Among the records below, find each line containing the word "matches" and copy it.

EXCERPTED RECORDS Start Marker

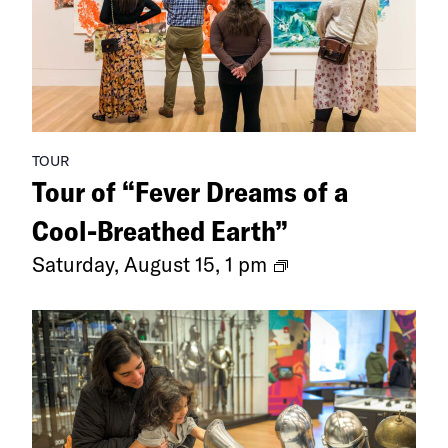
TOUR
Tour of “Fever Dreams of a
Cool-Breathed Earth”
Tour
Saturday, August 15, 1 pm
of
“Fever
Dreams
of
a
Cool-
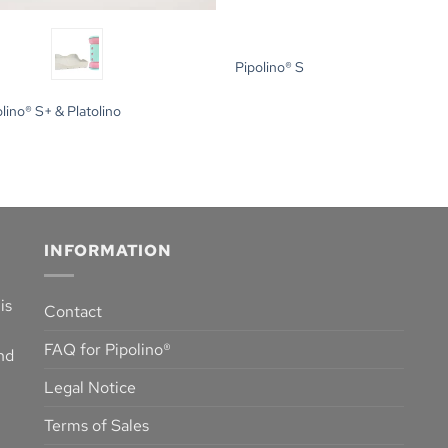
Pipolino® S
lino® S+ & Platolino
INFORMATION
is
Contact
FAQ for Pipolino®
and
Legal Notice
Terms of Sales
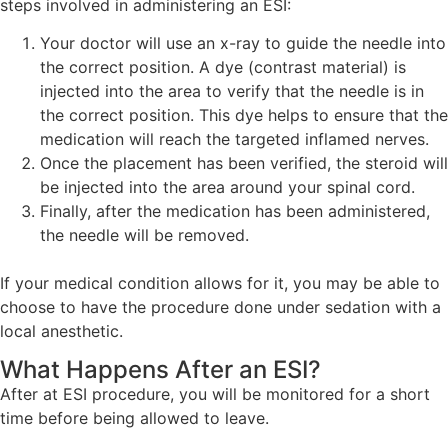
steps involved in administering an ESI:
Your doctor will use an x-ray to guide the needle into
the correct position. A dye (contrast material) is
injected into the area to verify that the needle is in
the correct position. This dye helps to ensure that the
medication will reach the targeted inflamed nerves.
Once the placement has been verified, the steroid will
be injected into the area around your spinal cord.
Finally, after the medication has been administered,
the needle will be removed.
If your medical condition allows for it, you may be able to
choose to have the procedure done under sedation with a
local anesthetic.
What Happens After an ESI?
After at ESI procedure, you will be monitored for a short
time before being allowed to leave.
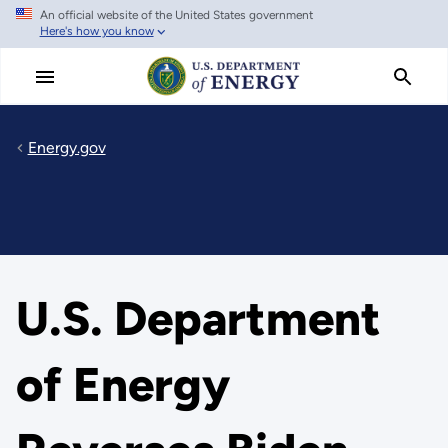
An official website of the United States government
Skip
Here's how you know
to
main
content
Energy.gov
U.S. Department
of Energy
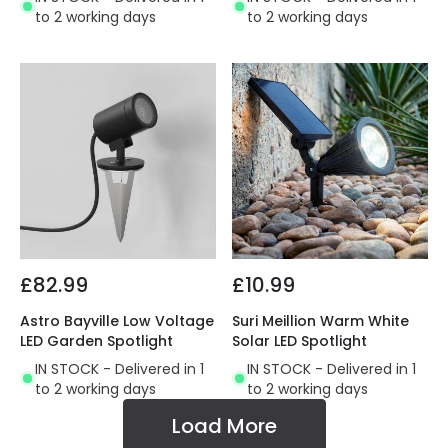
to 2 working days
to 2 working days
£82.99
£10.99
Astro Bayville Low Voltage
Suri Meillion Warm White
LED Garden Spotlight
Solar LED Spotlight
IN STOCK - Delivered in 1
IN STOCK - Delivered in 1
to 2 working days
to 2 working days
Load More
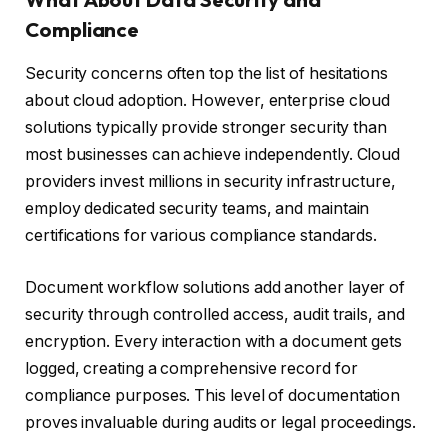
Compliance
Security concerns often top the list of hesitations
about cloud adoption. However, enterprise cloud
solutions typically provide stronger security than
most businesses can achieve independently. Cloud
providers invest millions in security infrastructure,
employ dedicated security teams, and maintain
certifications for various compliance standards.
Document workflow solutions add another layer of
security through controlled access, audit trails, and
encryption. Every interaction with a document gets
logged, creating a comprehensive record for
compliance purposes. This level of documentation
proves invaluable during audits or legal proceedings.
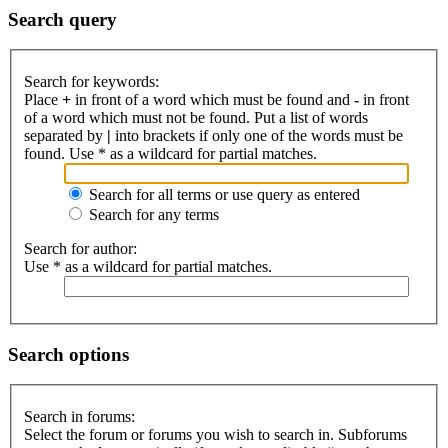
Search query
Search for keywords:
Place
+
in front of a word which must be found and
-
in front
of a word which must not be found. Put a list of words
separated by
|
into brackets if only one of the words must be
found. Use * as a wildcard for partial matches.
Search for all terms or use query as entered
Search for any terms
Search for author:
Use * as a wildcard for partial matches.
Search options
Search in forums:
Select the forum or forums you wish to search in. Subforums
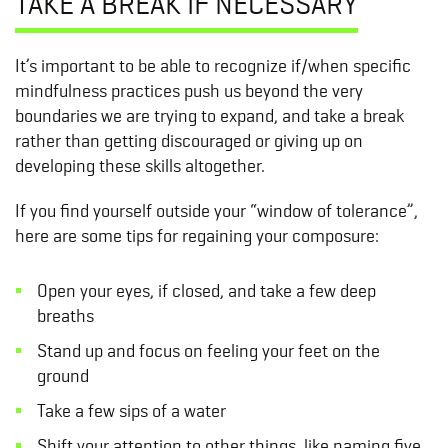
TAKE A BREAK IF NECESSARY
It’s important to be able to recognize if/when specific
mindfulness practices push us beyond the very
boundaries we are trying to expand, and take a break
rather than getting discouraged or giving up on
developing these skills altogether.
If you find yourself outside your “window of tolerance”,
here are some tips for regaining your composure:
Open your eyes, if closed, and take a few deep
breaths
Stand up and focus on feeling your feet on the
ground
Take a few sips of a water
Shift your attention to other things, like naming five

EXCERPTED RECORDS End Marker
EXCERPTED RECORDS Start Marker

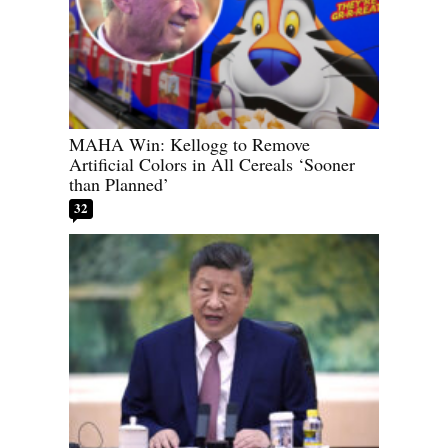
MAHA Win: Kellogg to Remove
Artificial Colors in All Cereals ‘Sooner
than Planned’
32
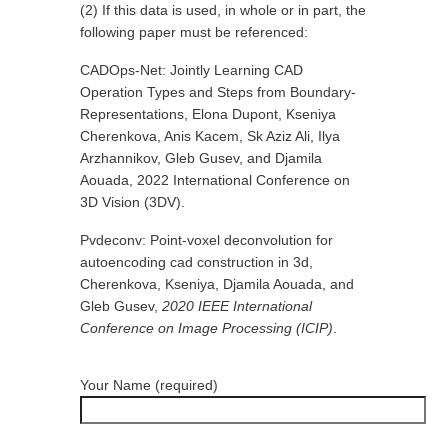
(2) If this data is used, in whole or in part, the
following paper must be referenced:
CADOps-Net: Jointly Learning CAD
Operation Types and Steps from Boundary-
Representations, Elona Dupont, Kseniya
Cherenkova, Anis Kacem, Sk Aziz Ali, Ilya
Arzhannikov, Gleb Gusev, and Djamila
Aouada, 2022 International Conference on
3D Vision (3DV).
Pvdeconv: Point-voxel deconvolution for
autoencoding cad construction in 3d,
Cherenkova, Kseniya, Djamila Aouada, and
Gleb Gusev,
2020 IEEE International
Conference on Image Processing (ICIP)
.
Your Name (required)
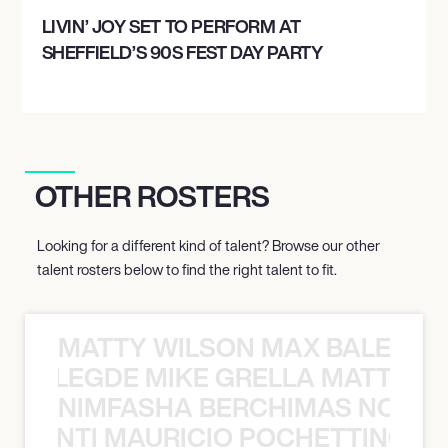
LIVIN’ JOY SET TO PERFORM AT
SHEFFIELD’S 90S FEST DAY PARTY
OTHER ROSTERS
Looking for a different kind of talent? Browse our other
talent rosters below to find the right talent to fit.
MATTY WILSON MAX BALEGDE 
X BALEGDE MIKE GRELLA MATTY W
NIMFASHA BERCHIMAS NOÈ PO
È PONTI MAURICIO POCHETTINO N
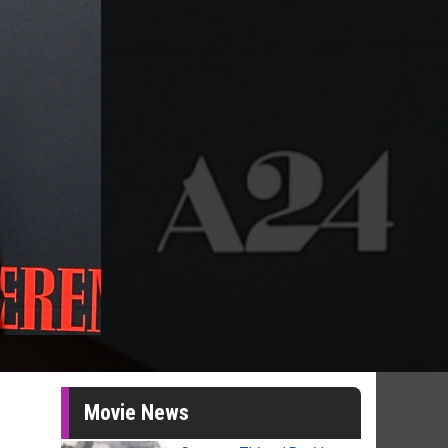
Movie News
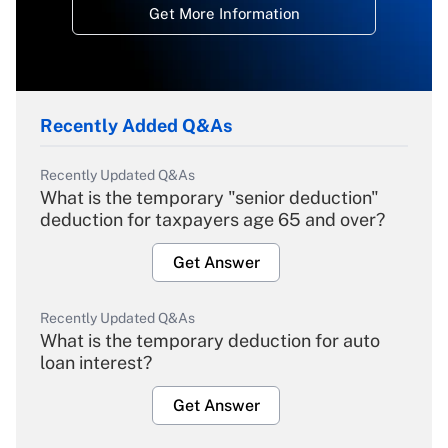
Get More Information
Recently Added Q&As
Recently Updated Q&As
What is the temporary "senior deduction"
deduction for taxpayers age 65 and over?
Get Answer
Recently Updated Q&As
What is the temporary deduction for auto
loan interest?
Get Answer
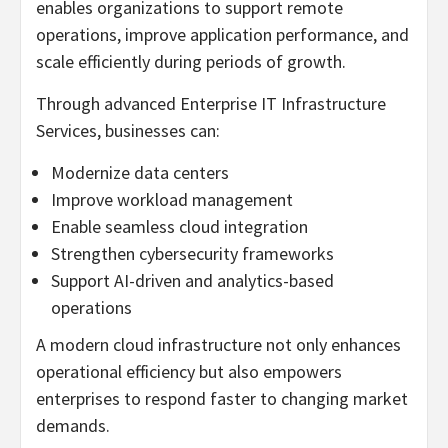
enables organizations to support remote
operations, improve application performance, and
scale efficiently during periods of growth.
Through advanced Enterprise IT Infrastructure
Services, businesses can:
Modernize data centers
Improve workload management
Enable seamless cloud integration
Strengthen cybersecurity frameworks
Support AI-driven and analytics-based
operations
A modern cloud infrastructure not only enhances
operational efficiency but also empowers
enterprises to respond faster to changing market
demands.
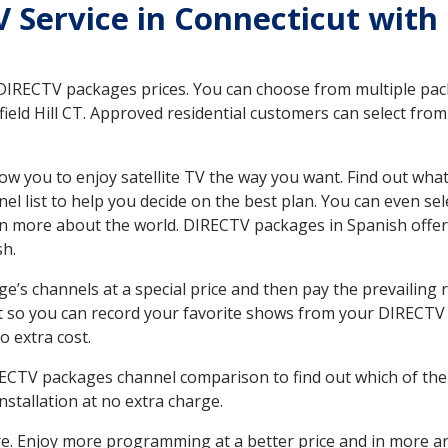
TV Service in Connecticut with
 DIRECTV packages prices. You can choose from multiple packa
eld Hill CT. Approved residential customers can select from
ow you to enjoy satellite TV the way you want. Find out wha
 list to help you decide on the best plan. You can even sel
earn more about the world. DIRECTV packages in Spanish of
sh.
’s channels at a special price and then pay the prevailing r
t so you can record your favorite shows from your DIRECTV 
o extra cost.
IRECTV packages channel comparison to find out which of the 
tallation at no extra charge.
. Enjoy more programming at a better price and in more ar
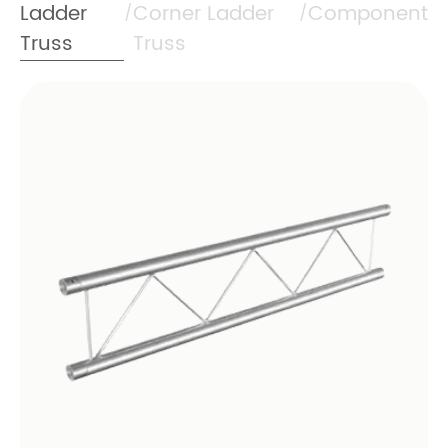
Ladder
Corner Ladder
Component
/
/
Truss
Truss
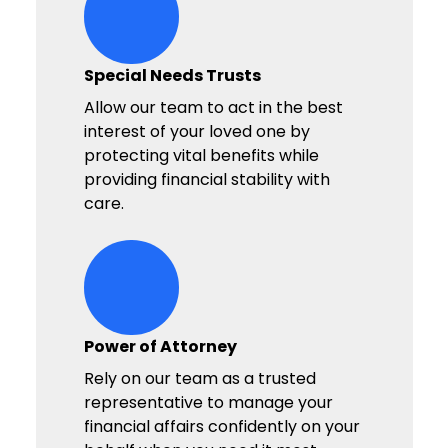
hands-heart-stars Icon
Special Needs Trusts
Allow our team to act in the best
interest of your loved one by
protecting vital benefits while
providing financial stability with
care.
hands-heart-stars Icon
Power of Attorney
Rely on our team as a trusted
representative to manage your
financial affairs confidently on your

EXCERPTED RECORDS End Marker

SOLUTION TO THE EXERCISE →
found. Use * as a wildcard for partial matches.
Use * as a wildcard for partial matches.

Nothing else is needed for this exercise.